**The problem**
Return every line from the records below with the string "center".

**Records provided**
- Opening Delimiter -
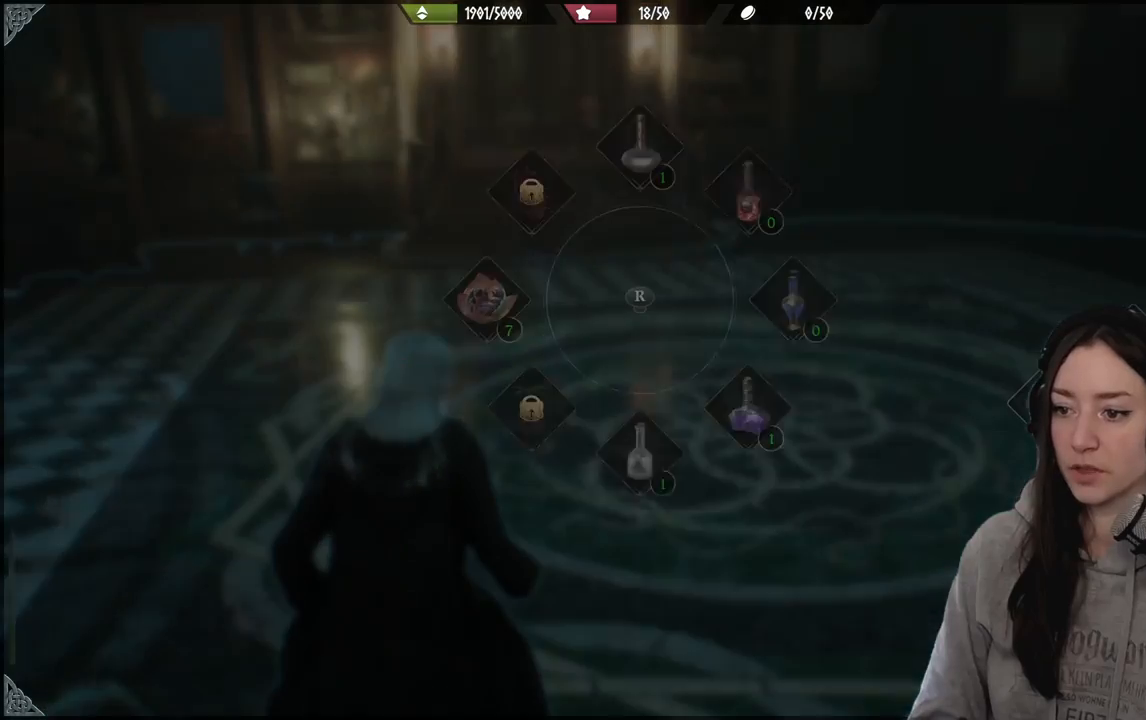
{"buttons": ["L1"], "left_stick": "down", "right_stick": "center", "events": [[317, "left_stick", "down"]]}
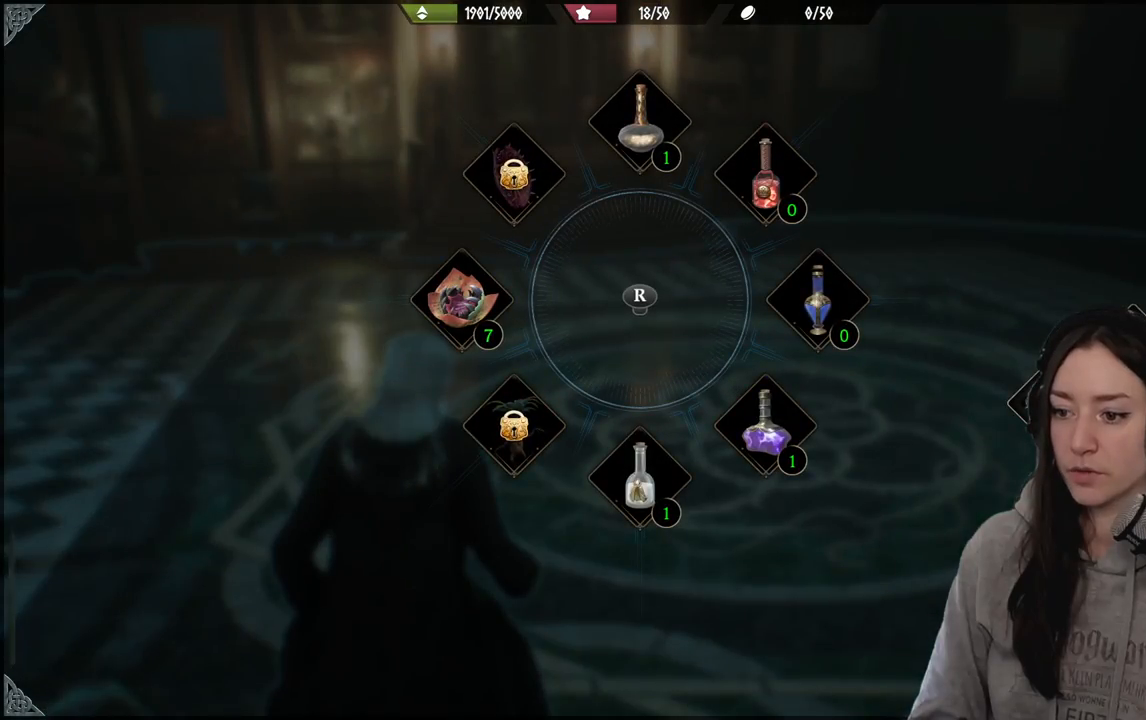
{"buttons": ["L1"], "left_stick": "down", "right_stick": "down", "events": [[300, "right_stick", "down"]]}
- Closing Delimiter -
- Opening Delimiter -
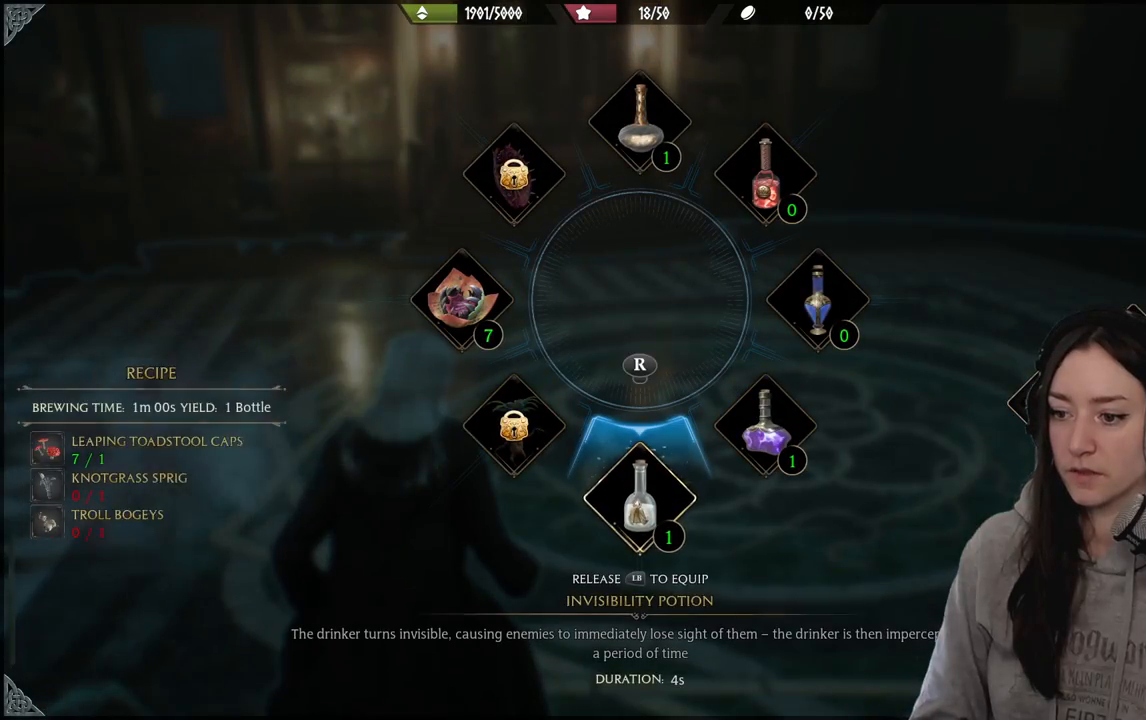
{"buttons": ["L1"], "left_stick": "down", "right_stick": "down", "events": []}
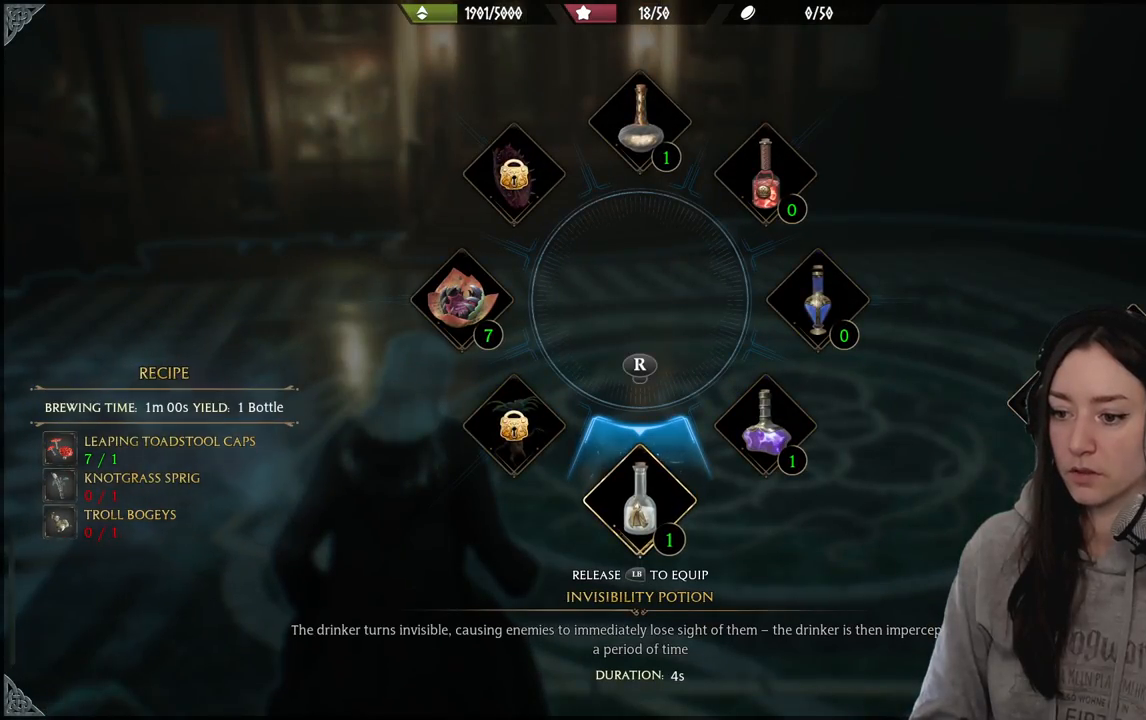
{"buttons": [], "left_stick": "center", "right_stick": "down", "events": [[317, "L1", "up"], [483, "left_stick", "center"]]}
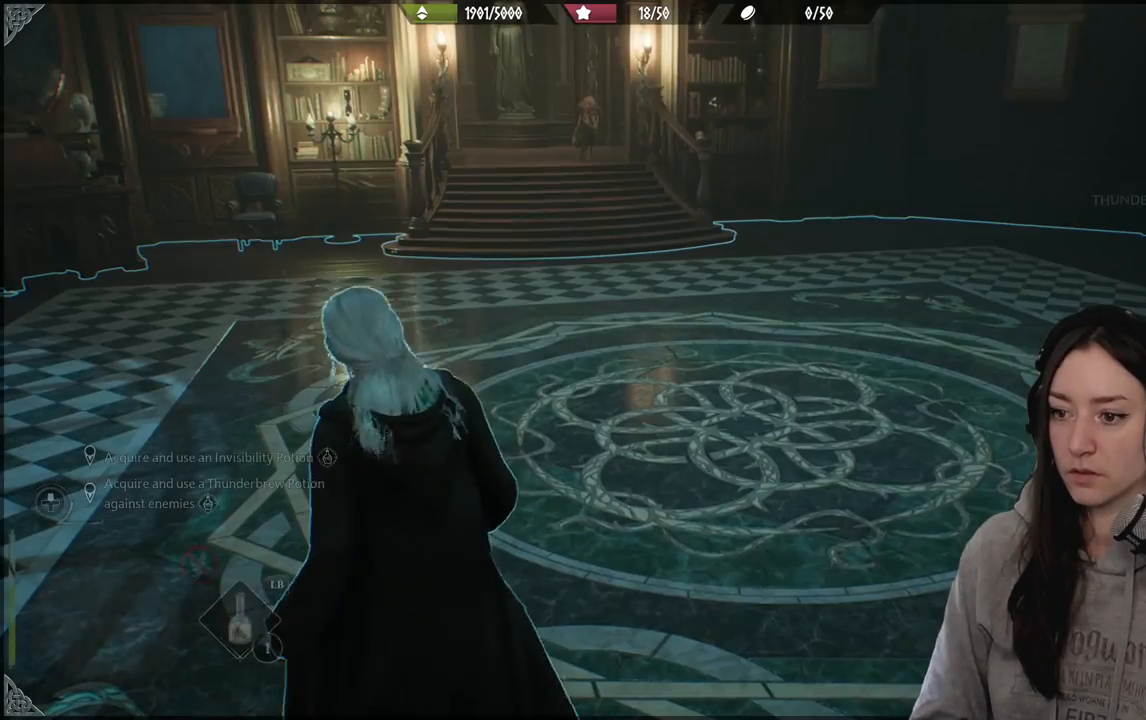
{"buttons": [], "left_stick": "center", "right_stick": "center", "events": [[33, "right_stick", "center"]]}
- Closing Delimiter -
**Exercise result**
{"buttons": ["L1"], "left_stick": "down", "right_stick": "center", "events": [[317, "left_stick", "down"]]}
{"buttons": [], "left_stick": "center", "right_stick": "down", "events": [[317, "L1", "up"], [483, "left_stick", "center"]]}
{"buttons": [], "left_stick": "center", "right_stick": "center", "events": [[33, "right_stick", "center"]]}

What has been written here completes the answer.